## PROVIDED DATA

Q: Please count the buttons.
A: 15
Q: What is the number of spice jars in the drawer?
---
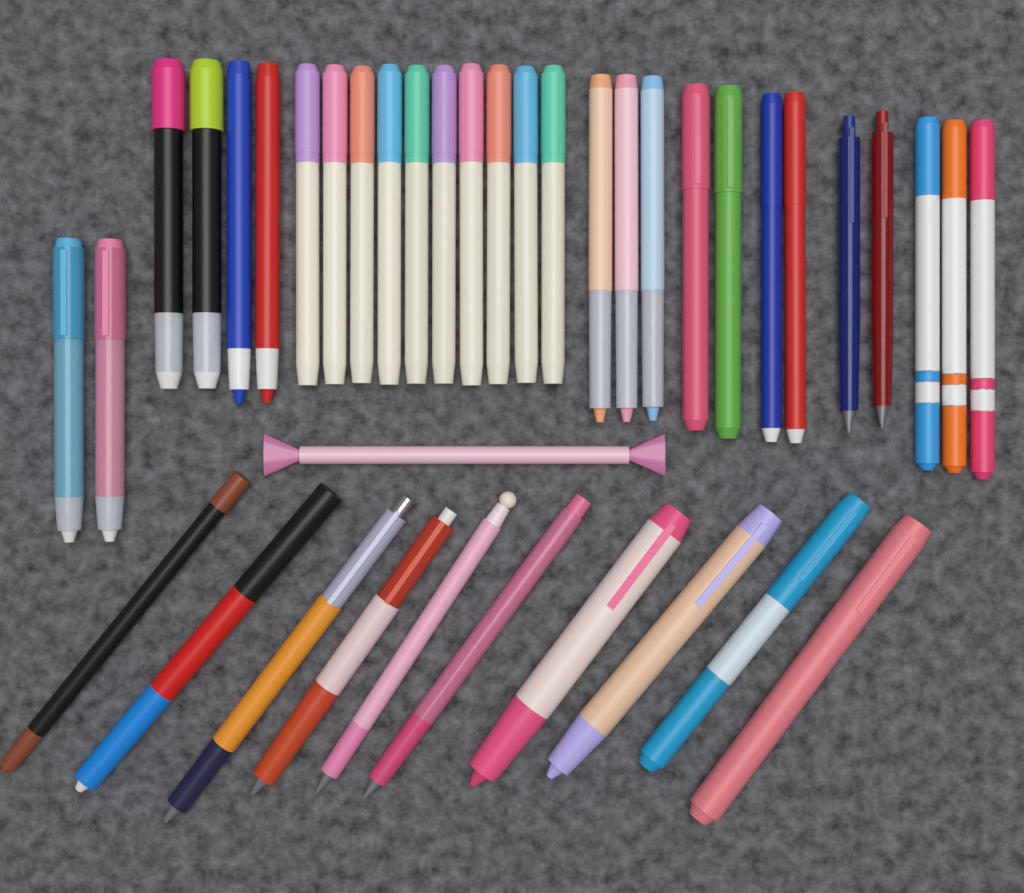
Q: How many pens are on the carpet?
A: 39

## TASK PROMPT
Extract each line of the data above that contains the string "number". The match is case-sensitive.

## RESPONSE TO THE EXERCISE
Q: What is the number of spice jars in the drawer?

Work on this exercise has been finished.